Give again, word for word, only the lines of the material below from its first line through the one that holds "1. ✅ Implement"; pictures stay out.
Record excerpts section start
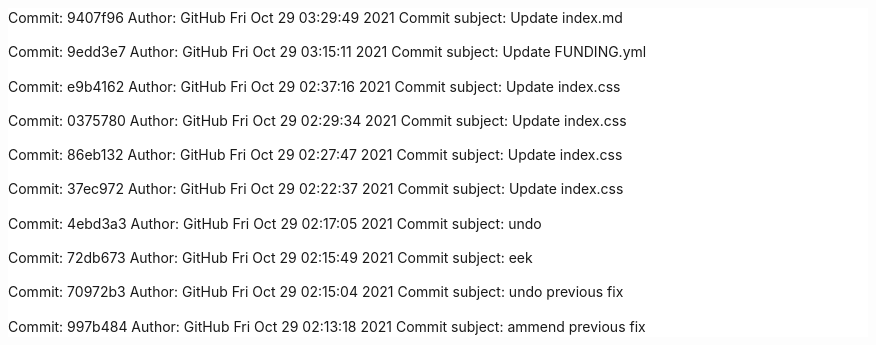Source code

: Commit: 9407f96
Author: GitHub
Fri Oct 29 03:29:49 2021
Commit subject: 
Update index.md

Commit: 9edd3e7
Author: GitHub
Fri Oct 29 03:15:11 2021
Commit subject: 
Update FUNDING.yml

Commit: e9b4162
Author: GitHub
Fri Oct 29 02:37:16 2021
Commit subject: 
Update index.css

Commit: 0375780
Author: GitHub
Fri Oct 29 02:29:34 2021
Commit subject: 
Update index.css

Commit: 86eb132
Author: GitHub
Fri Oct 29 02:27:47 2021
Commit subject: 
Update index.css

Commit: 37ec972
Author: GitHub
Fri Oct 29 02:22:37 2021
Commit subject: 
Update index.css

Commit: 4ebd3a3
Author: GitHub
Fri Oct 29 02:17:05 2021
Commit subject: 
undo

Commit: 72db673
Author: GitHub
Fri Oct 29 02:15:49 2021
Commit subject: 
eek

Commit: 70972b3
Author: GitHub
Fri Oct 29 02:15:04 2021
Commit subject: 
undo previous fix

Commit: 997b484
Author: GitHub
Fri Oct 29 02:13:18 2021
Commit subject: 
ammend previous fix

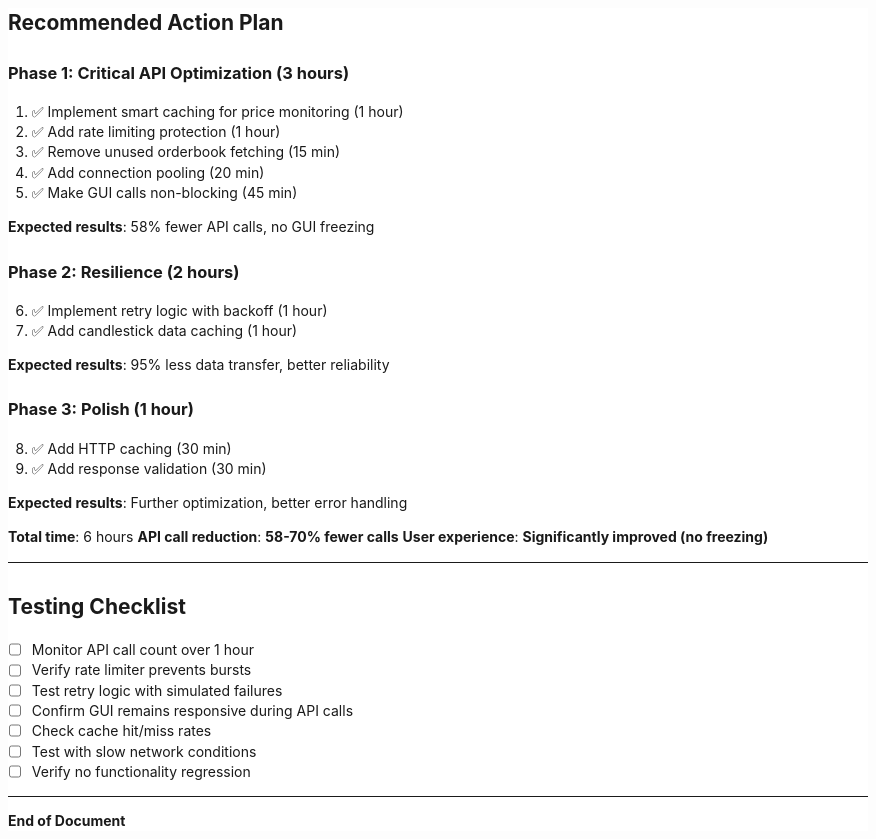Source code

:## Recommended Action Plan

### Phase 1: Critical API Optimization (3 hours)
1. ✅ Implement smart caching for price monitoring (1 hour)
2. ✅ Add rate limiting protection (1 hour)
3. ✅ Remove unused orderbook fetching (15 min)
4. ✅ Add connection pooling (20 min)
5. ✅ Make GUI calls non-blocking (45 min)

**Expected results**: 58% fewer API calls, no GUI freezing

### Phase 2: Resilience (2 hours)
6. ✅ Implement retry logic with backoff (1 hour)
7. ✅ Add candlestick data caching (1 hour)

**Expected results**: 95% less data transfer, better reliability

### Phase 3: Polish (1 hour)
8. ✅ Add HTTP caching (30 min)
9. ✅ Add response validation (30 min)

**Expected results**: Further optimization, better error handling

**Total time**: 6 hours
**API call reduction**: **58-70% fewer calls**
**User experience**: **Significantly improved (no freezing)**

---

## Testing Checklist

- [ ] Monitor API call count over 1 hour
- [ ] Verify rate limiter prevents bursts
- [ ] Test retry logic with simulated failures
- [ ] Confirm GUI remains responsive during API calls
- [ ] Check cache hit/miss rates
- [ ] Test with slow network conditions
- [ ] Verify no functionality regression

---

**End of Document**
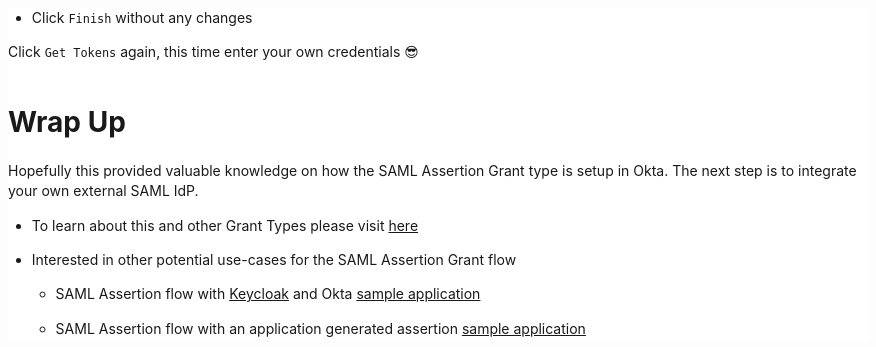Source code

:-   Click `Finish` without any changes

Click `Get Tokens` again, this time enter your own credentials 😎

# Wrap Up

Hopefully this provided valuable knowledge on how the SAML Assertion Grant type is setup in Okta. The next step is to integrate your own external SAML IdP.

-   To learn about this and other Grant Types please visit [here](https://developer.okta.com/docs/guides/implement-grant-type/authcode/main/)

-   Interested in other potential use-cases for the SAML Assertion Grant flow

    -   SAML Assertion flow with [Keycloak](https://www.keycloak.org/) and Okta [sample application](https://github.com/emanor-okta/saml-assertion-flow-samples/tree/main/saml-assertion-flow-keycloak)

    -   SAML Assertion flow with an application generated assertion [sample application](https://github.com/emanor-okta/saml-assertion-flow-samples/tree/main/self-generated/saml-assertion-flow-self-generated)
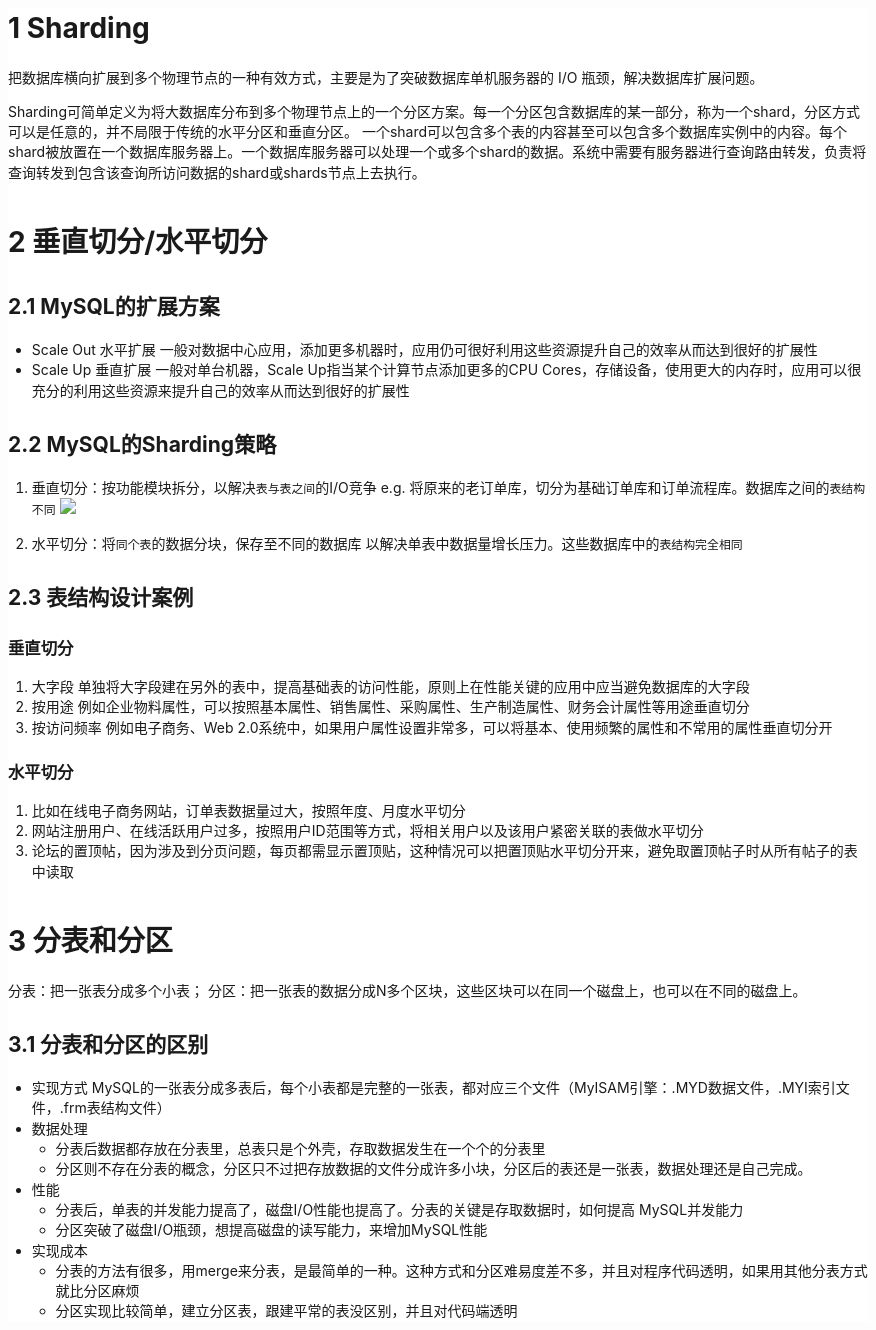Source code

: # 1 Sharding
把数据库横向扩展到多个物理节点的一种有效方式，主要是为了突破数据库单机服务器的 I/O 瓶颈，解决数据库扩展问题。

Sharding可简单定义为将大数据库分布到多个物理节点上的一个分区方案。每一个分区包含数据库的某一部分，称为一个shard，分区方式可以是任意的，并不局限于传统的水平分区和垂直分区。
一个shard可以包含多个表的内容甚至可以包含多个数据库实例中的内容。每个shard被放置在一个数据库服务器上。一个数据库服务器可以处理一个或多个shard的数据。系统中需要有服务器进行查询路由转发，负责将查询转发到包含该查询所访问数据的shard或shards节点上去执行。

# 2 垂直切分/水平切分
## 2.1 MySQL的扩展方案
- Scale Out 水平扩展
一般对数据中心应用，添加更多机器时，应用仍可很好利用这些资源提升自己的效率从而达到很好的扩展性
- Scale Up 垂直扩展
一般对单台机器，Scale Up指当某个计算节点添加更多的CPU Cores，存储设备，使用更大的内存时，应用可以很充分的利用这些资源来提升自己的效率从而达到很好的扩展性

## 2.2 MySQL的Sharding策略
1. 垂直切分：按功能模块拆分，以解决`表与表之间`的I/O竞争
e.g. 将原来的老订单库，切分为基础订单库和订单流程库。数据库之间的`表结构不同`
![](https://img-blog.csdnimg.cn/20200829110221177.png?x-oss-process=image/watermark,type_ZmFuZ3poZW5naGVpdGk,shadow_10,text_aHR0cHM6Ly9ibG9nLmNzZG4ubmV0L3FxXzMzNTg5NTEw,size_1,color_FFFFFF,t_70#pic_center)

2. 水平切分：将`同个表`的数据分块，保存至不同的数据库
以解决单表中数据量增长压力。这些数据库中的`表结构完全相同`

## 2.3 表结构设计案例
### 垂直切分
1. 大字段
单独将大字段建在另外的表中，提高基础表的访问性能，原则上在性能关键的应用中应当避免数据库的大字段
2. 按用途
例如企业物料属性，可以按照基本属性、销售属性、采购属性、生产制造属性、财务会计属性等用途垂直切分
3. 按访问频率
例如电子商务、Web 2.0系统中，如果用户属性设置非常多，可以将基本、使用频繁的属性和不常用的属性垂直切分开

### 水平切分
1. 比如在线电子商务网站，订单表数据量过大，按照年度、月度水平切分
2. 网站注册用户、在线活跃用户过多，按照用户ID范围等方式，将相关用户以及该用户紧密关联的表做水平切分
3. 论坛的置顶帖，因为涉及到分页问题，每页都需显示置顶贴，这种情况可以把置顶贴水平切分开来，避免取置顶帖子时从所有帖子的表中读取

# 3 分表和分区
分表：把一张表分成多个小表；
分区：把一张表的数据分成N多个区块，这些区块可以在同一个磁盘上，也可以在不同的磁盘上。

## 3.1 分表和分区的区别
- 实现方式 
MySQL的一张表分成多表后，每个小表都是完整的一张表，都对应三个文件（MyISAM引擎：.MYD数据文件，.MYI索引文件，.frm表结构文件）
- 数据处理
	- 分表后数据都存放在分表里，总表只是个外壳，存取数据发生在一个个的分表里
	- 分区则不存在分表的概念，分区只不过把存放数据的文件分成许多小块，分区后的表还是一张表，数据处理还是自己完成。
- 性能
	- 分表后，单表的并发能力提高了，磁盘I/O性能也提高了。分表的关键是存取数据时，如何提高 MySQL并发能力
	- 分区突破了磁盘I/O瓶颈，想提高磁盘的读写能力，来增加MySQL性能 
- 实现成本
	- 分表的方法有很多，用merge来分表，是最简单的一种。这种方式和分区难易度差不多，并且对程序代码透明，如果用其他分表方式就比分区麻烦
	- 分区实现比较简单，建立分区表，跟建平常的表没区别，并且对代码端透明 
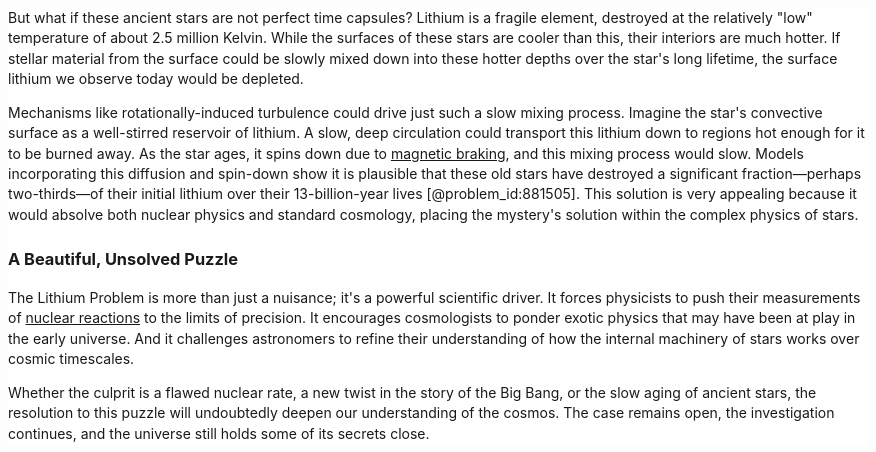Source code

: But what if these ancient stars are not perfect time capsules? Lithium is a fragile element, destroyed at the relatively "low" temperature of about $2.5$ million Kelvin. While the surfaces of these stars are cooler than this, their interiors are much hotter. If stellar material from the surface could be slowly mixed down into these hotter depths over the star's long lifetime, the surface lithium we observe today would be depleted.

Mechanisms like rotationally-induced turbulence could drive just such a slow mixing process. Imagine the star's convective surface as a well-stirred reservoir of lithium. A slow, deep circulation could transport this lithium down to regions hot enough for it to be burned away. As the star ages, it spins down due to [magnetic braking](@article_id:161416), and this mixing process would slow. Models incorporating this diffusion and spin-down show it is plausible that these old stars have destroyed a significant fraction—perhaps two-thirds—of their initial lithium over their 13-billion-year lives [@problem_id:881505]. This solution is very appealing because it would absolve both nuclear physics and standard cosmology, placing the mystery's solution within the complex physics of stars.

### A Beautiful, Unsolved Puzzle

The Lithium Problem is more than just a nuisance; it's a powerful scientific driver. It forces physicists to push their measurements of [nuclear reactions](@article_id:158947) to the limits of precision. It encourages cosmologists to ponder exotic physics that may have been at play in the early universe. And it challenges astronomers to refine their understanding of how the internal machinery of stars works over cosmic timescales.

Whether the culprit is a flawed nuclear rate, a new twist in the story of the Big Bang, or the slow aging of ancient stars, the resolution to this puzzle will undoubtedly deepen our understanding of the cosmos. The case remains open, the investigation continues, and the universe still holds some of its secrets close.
Record excerpts section end
Output below:
Source code

: Commit: 9407f96
Author: GitHub
Fri Oct 29 03:29:49 2021
Commit subject: 
Update index.md

Commit: 9edd3e7
Author: GitHub
Fri Oct 29 03:15:11 2021
Commit subject: 
Update FUNDING.yml

Commit: e9b4162
Author: GitHub
Fri Oct 29 02:37:16 2021
Commit subject: 
Update index.css

Commit: 0375780
Author: GitHub
Fri Oct 29 02:29:34 2021
Commit subject: 
Update index.css

Commit: 86eb132
Author: GitHub
Fri Oct 29 02:27:47 2021
Commit subject: 
Update index.css

Commit: 37ec972
Author: GitHub
Fri Oct 29 02:22:37 2021
Commit subject: 
Update index.css

Commit: 4ebd3a3
Author: GitHub
Fri Oct 29 02:17:05 2021
Commit subject: 
undo

Commit: 72db673
Author: GitHub
Fri Oct 29 02:15:49 2021
Commit subject: 
eek

Commit: 70972b3
Author: GitHub
Fri Oct 29 02:15:04 2021
Commit subject: 
undo previous fix

Commit: 997b484
Author: GitHub
Fri Oct 29 02:13:18 2021
Commit subject: 
ammend previous fix

Source code

:## Recommended Action Plan

### Phase 1: Critical API Optimization (3 hours)
1. ✅ Implement smart caching for price monitoring (1 hour)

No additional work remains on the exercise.